Ross then moves from
a theoretical perspective to meeting the need of many curriculum
scholars for a concrete or technical depiction of curriculum. The
remaining chapters of the text focus on the forms or traditions
that written curriculum takes, and a critique thereof. Various approaches
to curriculum are scrutinized. The reader is introduced to the discourse
and ideology of content-based curriculum, objectives-based curriculum,
and process-driven curricula. This is where a number of visuals
add clarity to the book. Graphs, charts, and diagrams serve to illustrate
and illuminate curriculum types, and the relationships between teachers,
students, and the curriculum in various contexts. Diagrams are clear,
flow charts easy to follow, and graphs are relevant to the content
of the chapters. The connection is made between the various forms
that curriculum takes and what curriculum becomes for the students
for whom it is intended in these chapters and supports Ross's argument
that "curriculum has a role in shaping future identities"
(p. 149).
The text comes full
circle in the concluding chapter with another cultural metaphor,
this time equating the Englishness of roast beef to the national
identity forged by the curriculum, and warning of the dangers of
believing both concepts. The final chapter offers a critical analysis
of the symbols of nationality embedded in the curriculum which "present
some problems in terms of values and equality" (p. 150). Ross
raises questions about whose identity is being transmitted through
the curriculum, and wonders about the regional, class, gender, and
ethnic identities that are being denied when one national identity
is created and promoted.

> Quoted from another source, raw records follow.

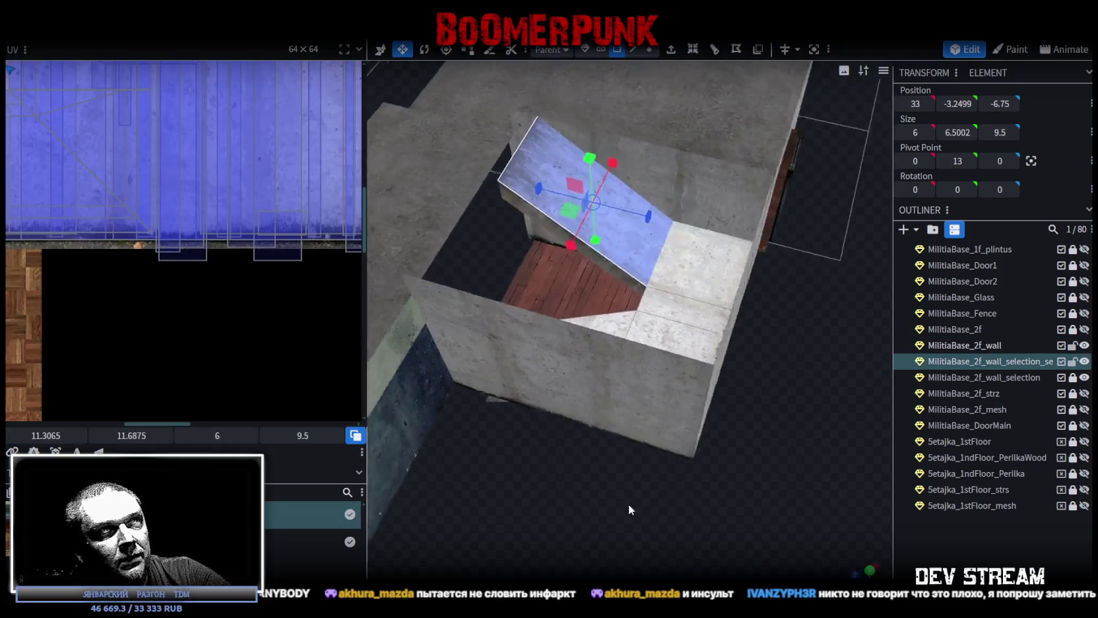
{"action": "scroll", "coordinate": [1051, 403], "scroll_direction": "up", "scroll_amount": 3}
{"action": "left_click", "coordinate": [1084, 436]}
{"action": "left_click", "coordinate": [1085, 436]}
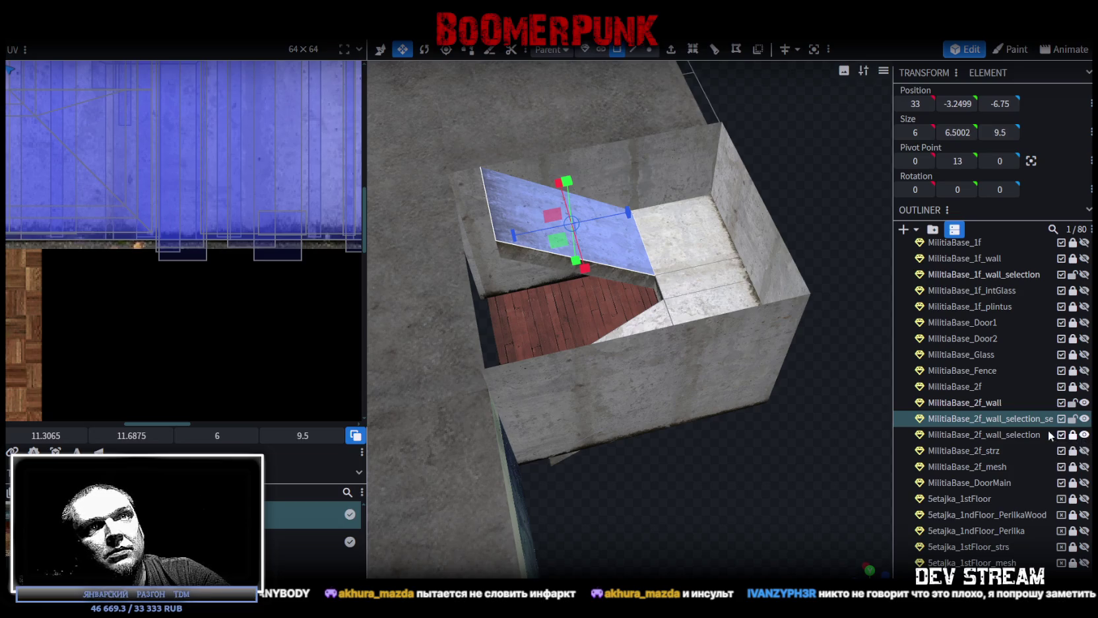
{"action": "left_click", "coordinate": [989, 400]}
{"action": "left_click_drag", "start_coordinate": [748, 448], "coordinate": [677, 463]}
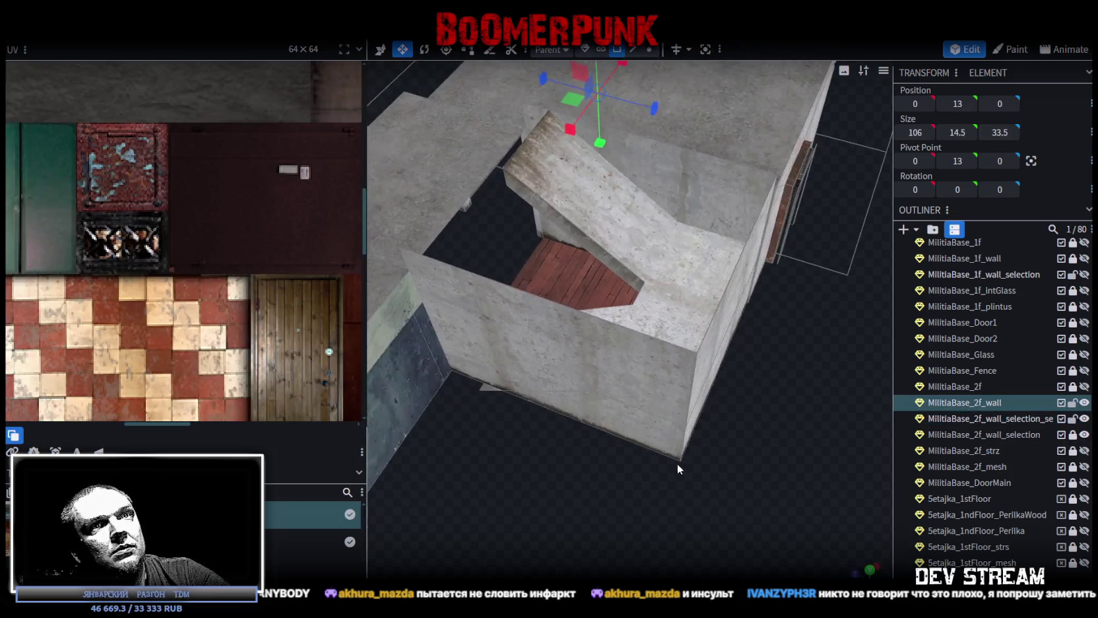
{"action": "left_click", "coordinate": [1085, 387]}
{"action": "left_click", "coordinate": [1074, 388]}
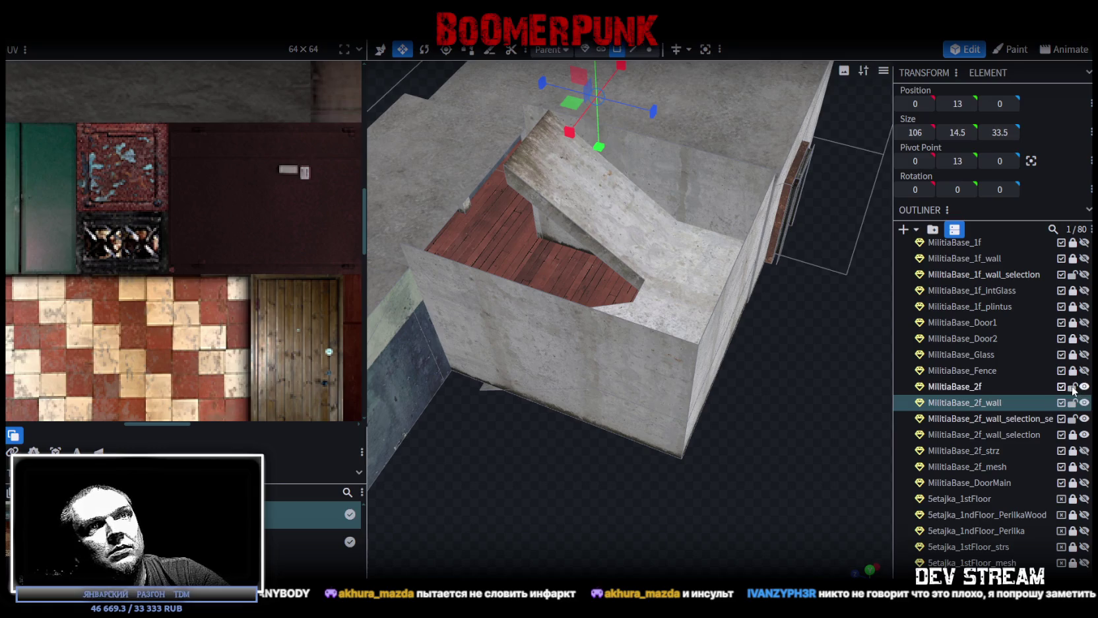
- Unlock MilitiaBase_2f_wall_selection and merge it with MilitiaBase_2f using Merge Meshes
{"action": "left_click", "coordinate": [977, 388]}
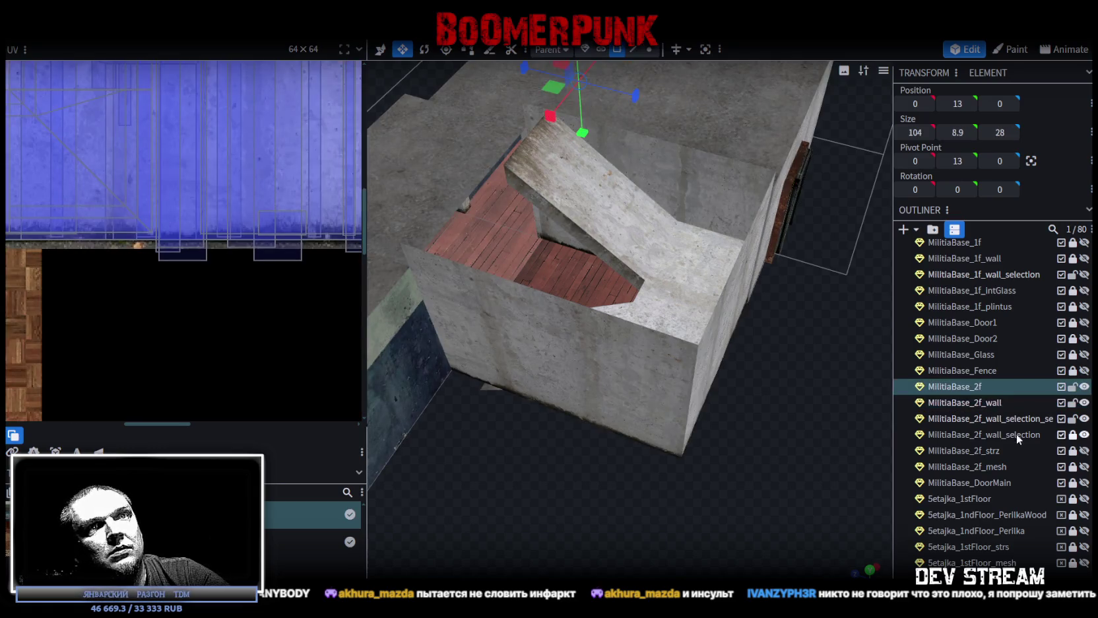
{"action": "left_click", "coordinate": [1074, 435]}
{"action": "left_click", "coordinate": [1012, 435]}
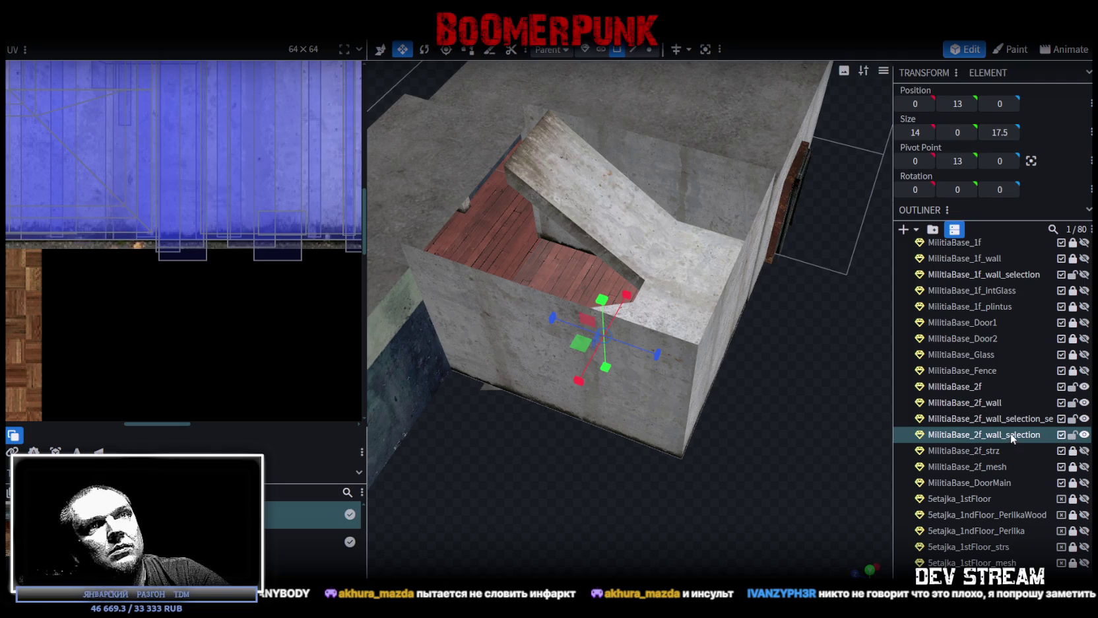
{"action": "left_click", "coordinate": [974, 386]}
{"action": "left_click", "coordinate": [984, 433], "text": "ctrl"}
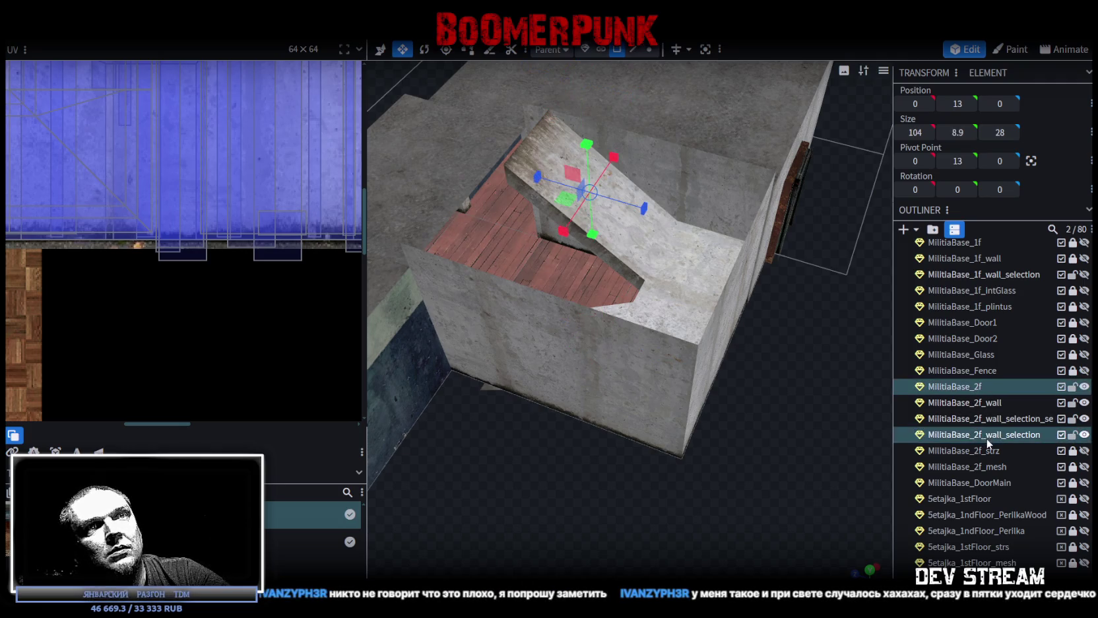
{"action": "right_click", "coordinate": [984, 435]}
{"action": "left_click", "coordinate": [919, 215]}
- Vertex-snap the merged mesh down into place and weld the overlapping vertices
{"action": "scroll", "coordinate": [680, 458], "scroll_direction": "down", "scroll_amount": 5}
{"action": "scroll", "coordinate": [693, 421], "scroll_direction": "down", "scroll_amount": 3}
{"action": "left_click", "coordinate": [650, 50]}
{"action": "mouse_move", "coordinate": [735, 232]}
{"action": "left_mouse_down"}
{"action": "mouse_move", "coordinate": [727, 353]}
{"action": "mouse_move", "coordinate": [746, 304]}
{"action": "mouse_move", "coordinate": [597, 182]}
{"action": "left_mouse_up"}
{"action": "key", "text": "x"}
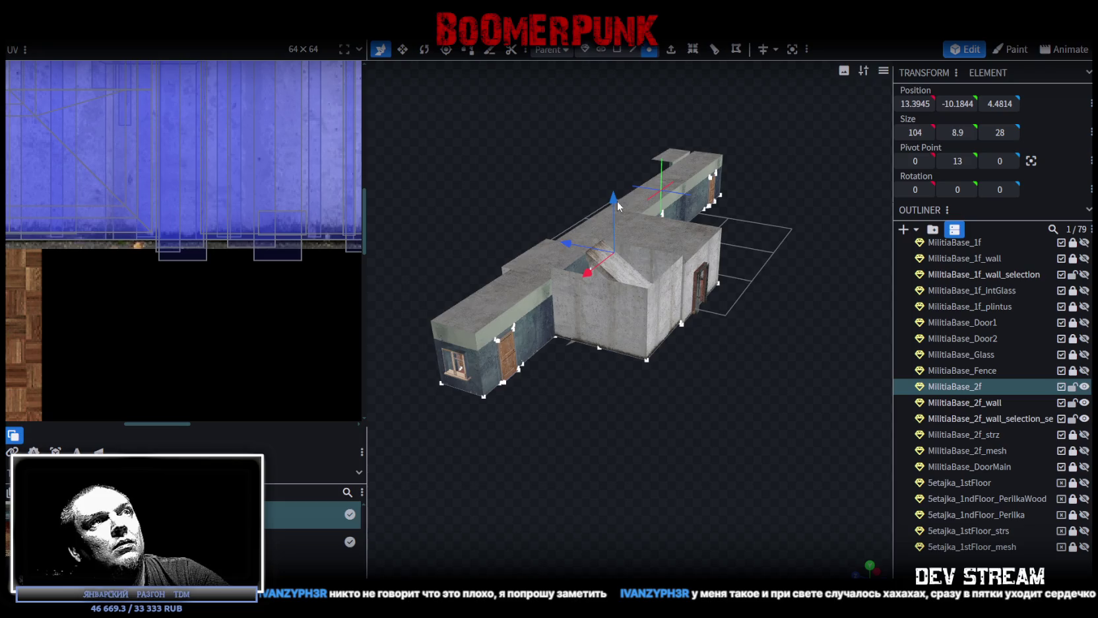
{"action": "left_click", "coordinate": [614, 198]}
{"action": "left_click", "coordinate": [615, 206]}
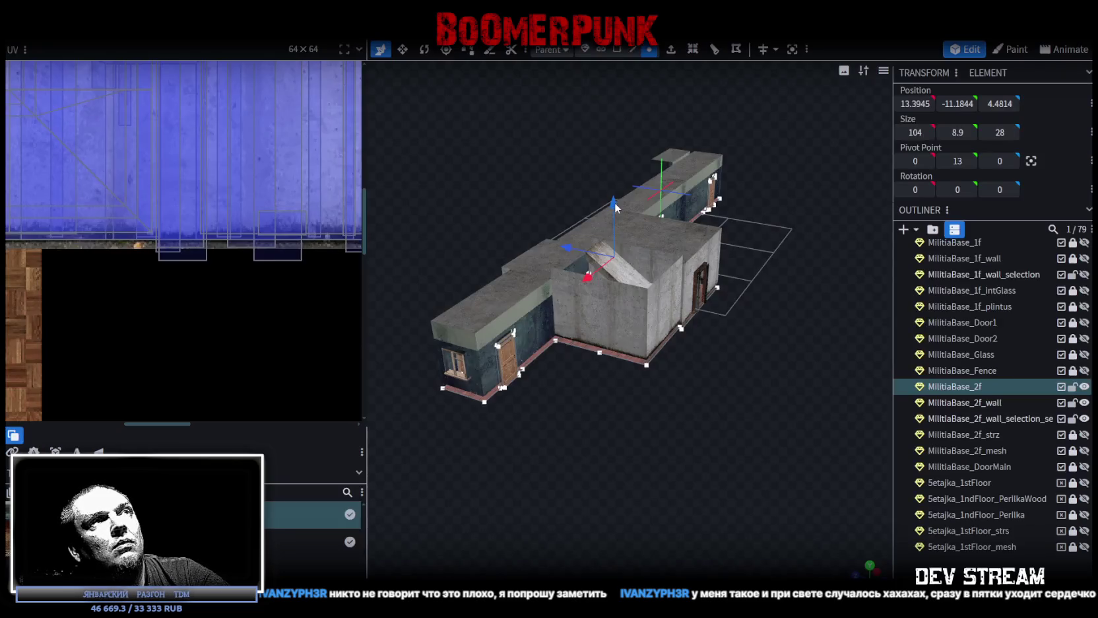
{"action": "left_click", "coordinate": [615, 202]}
{"action": "left_click", "coordinate": [555, 138]}
- Check the snapped mesh from above and select the split-off ramp surface mesh
{"action": "mouse_move", "coordinate": [591, 364]}
{"action": "left_mouse_down"}
{"action": "mouse_move", "coordinate": [682, 470]}
{"action": "mouse_move", "coordinate": [581, 522]}
{"action": "mouse_move", "coordinate": [732, 512]}
{"action": "mouse_move", "coordinate": [604, 479]}
{"action": "mouse_move", "coordinate": [572, 489]}
{"action": "mouse_move", "coordinate": [586, 455]}
{"action": "mouse_move", "coordinate": [652, 442]}
{"action": "mouse_move", "coordinate": [633, 467]}
{"action": "mouse_move", "coordinate": [768, 334]}
{"action": "mouse_move", "coordinate": [789, 275]}
{"action": "mouse_move", "coordinate": [835, 315]}
{"action": "mouse_move", "coordinate": [849, 399]}
{"action": "mouse_move", "coordinate": [827, 432]}
{"action": "mouse_move", "coordinate": [816, 417]}
{"action": "left_mouse_up"}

That curriculum is important and powerful
cannot be denied.
The book successfully
addresses the historical, cultural, and political influences on
curriculum, and provides insight into the complexity of curriculum
substance and theory. Students who engage with this text may find
they have as many questions as they are given answers. Alistair
Ross achieves his goal and is able to both "distinguish some
of the competing traditions in curriculum design and purpose, and
to analyse some of the ideologies that drive its construction"
(p. 160). The strength of this book is in its very "Englishness"
which offers an honest perspective for curriculum critique.